Acontece que o Exército não está sozinho nessa escalada pelo Nordeste. Em outro artigo publicado na Revista Sociedade Militar, vimos que a Aeronáutica também vai fincar sua bandeira estrelada nas terras do sertão.
Trata-se da construção de um campus do Instituto Tecnológico de Aeronáutica (ITA) em Fortaleza, no Ceará, cidade indicada como viável para a implantação do novo Instituto.
O ITA é uma instituição da Força Aérea Brasileira (FAB) referência em cursos de graduação e pós-graduação em áreas da engenharia, com destaque para o setor aeroespacial. A capital cearense foi escolhida para ser a sede do novo ITA porque, tradicionalmente 40% das vagas oferecidas pela instituição são ocupadas por estudantes do Estado.
Além do ITA, a FAB formalizou com outras entidades, no início deste ano (como relatado neste artigo publicado na Revista Sociedade Militar), a criação do Parque Tecnológico Aeroespacial da Bahia, a fim de promover o desenvolvimento nacional da indústria aeroespacial.
O Parque Tecnológico Aeroespacial da Bahia terá cerca de 800 mil metros quadrados e mais de 100 mil metros quadrados de construções. O local contará com diversos prédios de engenharia, além de pista para pouso e decolagem de aviões.

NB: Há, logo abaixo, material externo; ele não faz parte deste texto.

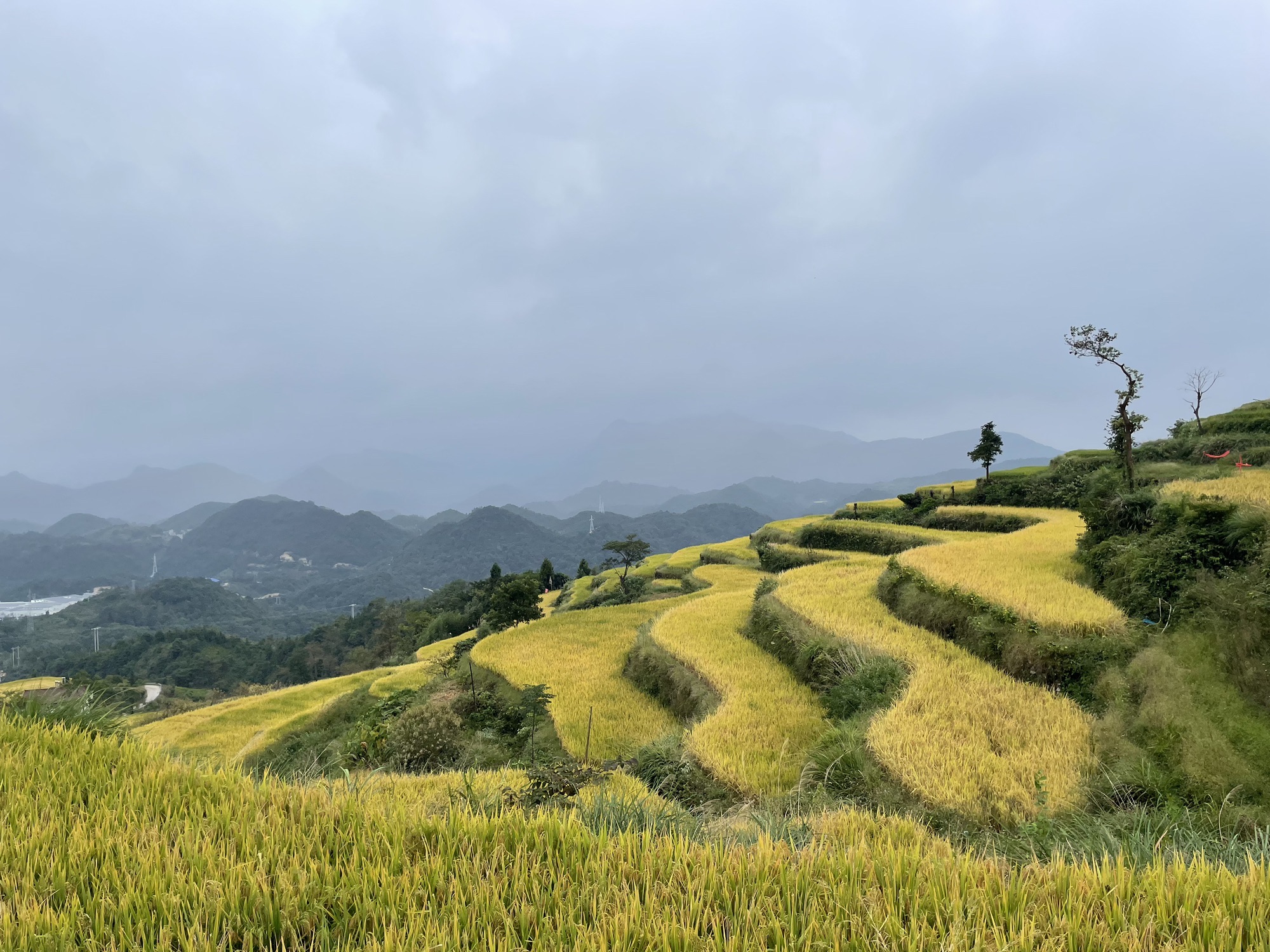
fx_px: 954
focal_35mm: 26
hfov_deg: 67.3
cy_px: 476
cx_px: 635
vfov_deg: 53.1
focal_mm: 4.2
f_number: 1.6
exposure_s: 1/1435
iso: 32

A construção da nova ESE em Pernambuco (Escola de Sargentos do Exército) a ser supervisionada pelo Exército Brasileiro é outro relevante aporte de recursos e benefícios para a população do Nordeste do país, e que envolve diretamente as Forças Armadas.
Se somarmos essa “invasão” militar ao nordeste brasileiro – a única região em que Lula venceu Bolsonaro (69,34% contra 30,66%) – aos números da última eleição presidencial poderíamos até formular uma teoria política de que existe um partido militar à procura de votos.